**INSTRUCCIONES:**
Responda con base en el fragmento sobre la derrota de Almodóvar:
(a) ¿Qué película se describe como una obra de envergadura, pero edificante y positiva?
(b) ¿En qué película aparece el chiste del detergente Ecce Omo?
(c) ¿Cómo se titula la película de Parker que se menciona?

**DOCUMENTO FUENTE:**
##############################
Es en este contexto, y por encima de tan comentada cláusula no escrita que penaliza al género de la comedia, en el que hay que situar la derrota de Almodóvar. Pelle el conquistador es una obra de envergadura, pero edificante y positiva; para una sociedad como la norteamericana creada por el aluvión de las emigraciones, la decisión final del niño saliendo a correr mundo constituye, más que un canto a la aventura, una promesa de afirmación de la fe de los pioneros. A su lado, la deliciosa, sutil corrosividad del humor de Mujeres al borde de un ataque de nervios no puede sino resultar disolvente; ¿se imaginan ustedes a los jubilados de Hollywood riéndose, por ejemplo, del endiablado chiste del detergente Ecce Omo que lava hasta las ropas del más sanguinario torturador?

Fijémonos ahora en las películas de lengua inglesa más votadas este año. Dejando a un lado por su evidencia la magníficamente trepidante película de Parker, Arde Mississippi, tan repugnante para el lector español de las noticias del comisario Amedo, encontramos en los primeros lugares de la lista una obra supuestamente inmoral y otra insólita hasta rozar, se diría, lo anticonvencional.
##############################
**INFORMACIÓN PROPORCIONADA:**

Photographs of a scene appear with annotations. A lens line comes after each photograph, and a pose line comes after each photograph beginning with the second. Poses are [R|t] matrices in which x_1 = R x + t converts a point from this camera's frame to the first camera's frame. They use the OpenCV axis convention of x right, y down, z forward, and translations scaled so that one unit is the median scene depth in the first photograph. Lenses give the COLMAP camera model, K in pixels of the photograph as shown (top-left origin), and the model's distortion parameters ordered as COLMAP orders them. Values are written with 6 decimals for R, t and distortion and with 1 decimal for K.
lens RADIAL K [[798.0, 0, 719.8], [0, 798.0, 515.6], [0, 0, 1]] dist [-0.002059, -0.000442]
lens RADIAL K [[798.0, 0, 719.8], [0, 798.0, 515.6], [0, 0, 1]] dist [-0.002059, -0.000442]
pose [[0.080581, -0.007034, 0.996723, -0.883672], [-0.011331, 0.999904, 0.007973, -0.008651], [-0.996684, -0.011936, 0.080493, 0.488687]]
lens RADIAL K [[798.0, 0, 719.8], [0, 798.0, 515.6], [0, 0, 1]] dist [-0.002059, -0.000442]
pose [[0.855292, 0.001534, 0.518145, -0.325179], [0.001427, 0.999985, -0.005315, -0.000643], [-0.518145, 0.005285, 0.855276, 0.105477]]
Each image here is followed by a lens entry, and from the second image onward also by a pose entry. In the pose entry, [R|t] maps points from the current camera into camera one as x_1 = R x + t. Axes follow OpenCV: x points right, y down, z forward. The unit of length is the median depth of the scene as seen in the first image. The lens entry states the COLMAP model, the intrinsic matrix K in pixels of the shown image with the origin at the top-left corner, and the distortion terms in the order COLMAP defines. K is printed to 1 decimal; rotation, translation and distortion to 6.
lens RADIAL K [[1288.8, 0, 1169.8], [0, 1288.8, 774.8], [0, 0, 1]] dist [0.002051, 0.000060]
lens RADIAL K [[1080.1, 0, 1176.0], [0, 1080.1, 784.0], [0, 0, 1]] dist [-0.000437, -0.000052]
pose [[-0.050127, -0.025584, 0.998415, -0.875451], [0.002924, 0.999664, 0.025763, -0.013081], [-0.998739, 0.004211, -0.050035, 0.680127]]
##############################
**RESPUESTA:**
(a) Pelle el conquistador.
(b) Mujeres al borde de un ataque de nervios.
(c) Arde Mississippi.